## EXCERPT:

━━━━━━━━━━━━━━━━━━━━━━━━━━━━━━

ETL vs ELT was just the beginning: how to organize raw, staging, and marts layers
How to organize raw, staging, and marts layers in a real data pipeline. A practical follow-up to the ETL vs ELT article.

A few weeks ago I published an article about the differences between ETL and ELT. The most common response was something like: “Okay, I now know when to transform before or after loading… but how do I organize the layers inside the warehouse?”. The question makes perfect sense. Knowing whether you do ETL or ELT is the first decision, but what determines whether your pipeline is maintainable or a slow-motion disaster is how you structure what’s inside.
This article doesn’t rehash the ETL vs ELT comparison. It assumes you already have data arriving at a destination and need to decide what to store, where to transform, and what to expose. The three classic layers---raw, staging, and marts---are the answer that works best in practice. Not because they’re the only option, but because they solve real problems that always show up: data gets corrupted, transformations nobody understands, and metrics that don’t add up because someone accidentally modified the raw data.
Why you need layers and not one giant table
The natural impulse when you start working with data is to create a single table where you dump everything. A CSV that you read, clean, and load. A script that connects to an API, transforms the JSON, and inserts it directly into the final table. It works on day one. By the third month, you have a problem.
The main reason for separating into layers is not aesthetic or academic. It’s that without separation, any error in the transformation destroys the original data and you can’t recover it.
I’ve seen pipelines where someone decided to “clean” the data directly in the only table that existed. When we discovered that the cleaning had a bug that was deleting valid records, there was no way to reconstruct them. The raw data no longer existed. That doesn’t happen if you respect the layers.

━━━━━━━━━━━━━━━━━━━━━━━━━━━━━━

## DATA SEGMENT:
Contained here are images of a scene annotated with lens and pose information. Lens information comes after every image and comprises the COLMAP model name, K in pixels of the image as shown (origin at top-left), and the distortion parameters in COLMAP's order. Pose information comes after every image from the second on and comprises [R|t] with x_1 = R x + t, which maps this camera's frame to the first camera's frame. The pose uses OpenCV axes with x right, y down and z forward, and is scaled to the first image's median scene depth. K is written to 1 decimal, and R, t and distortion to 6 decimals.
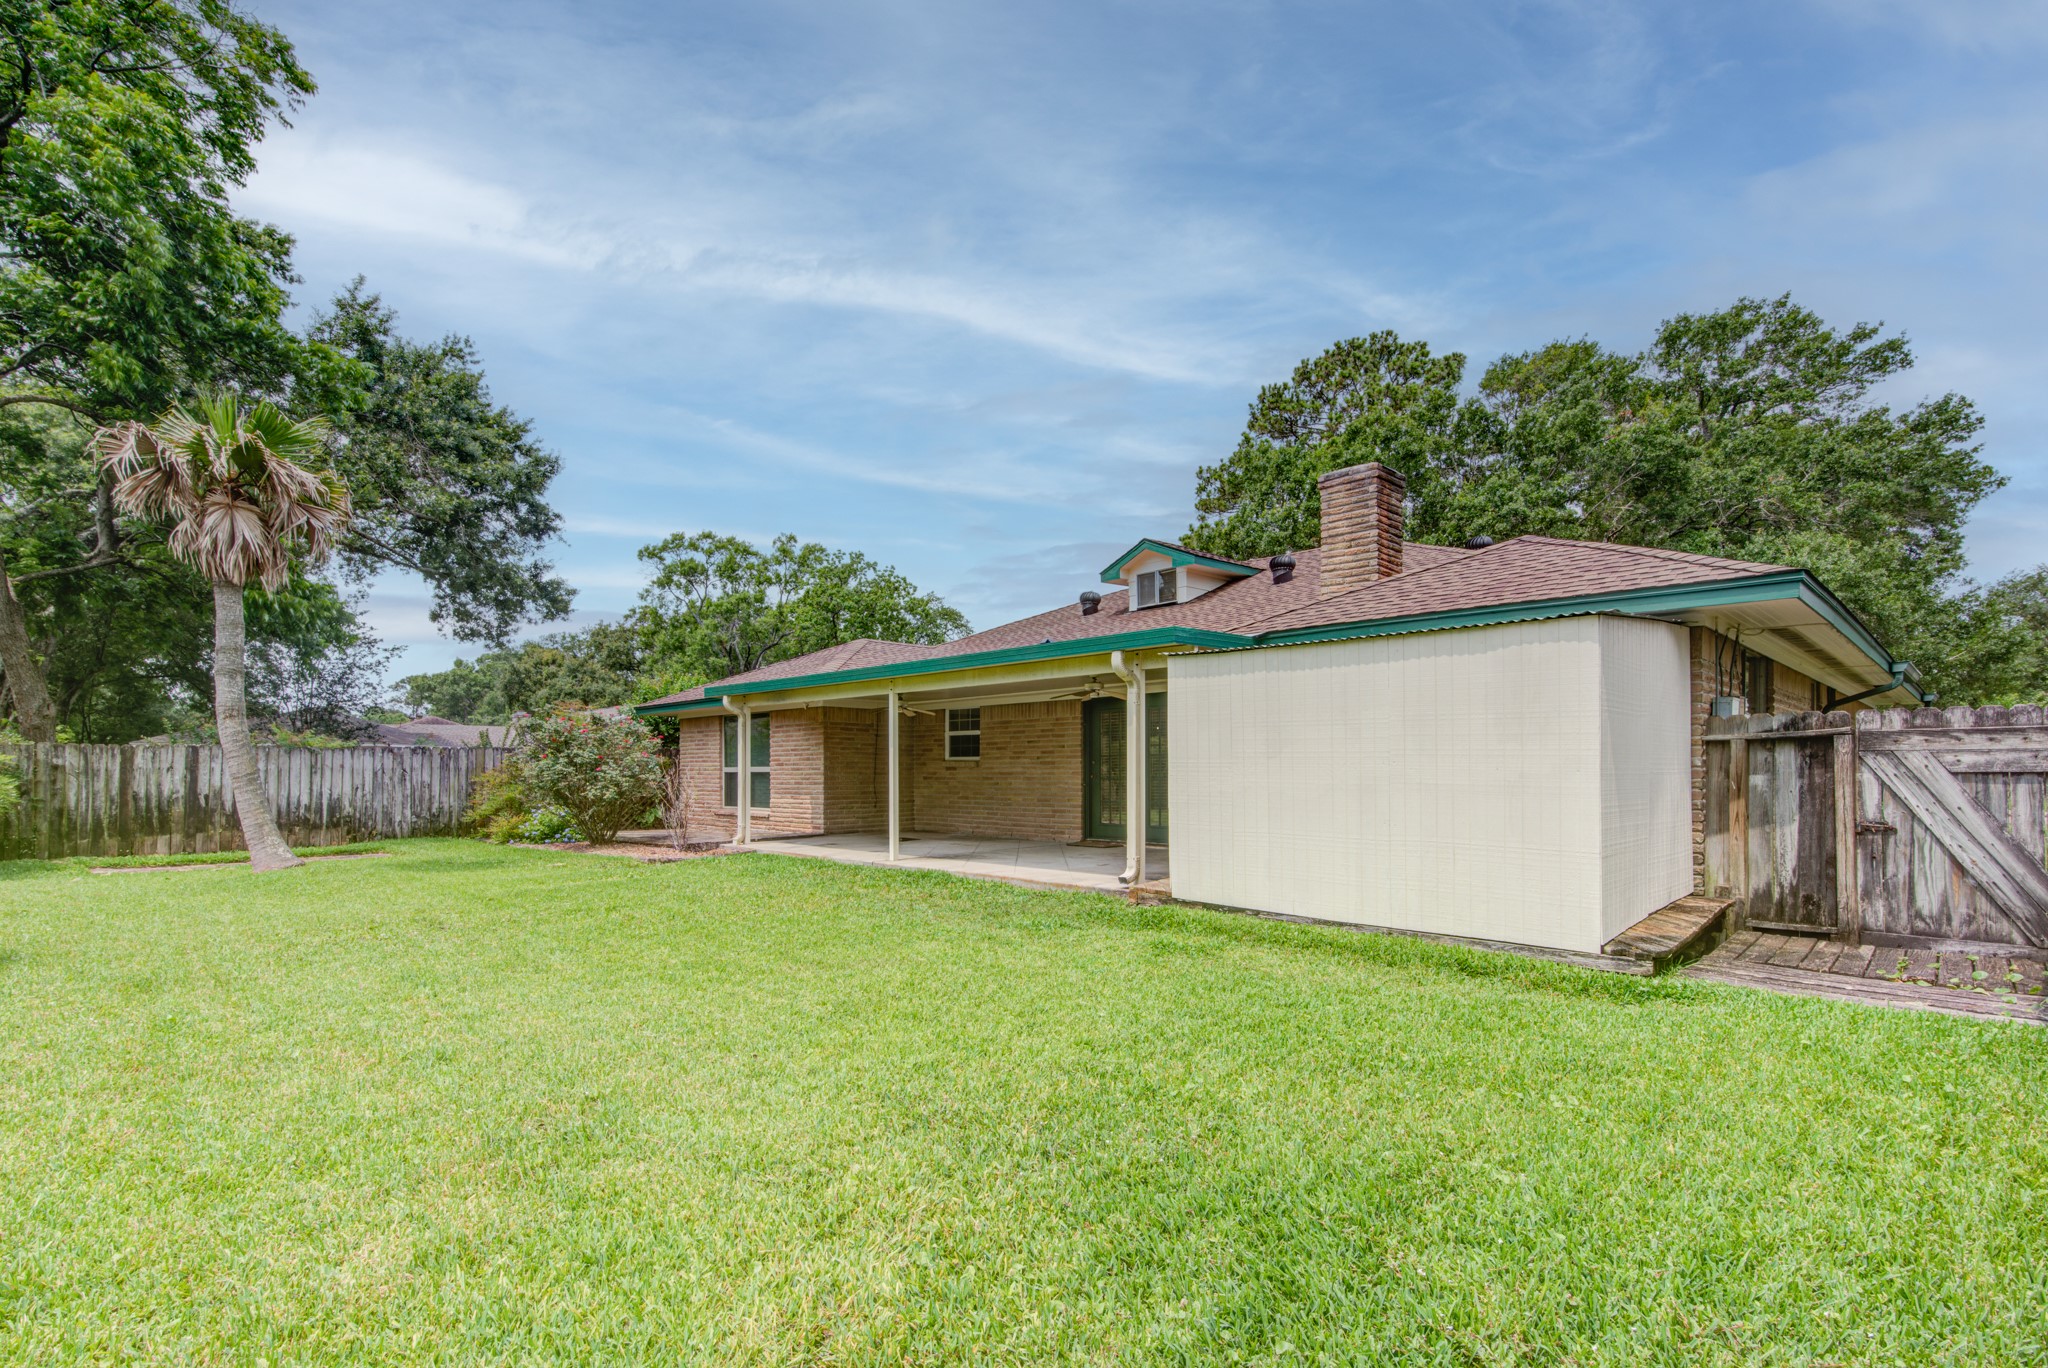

━━━━━━━━━━━━━━━━━━━━━━━━━━━━━━

## TASK TO COMPLETE:
According to the article on raw, staging, and marts layers, what is the main reason for separating data into layers?

## RESULT OF THE TASK:
Without separation, any error in the transformation destroys the original data, and it can't be recovered.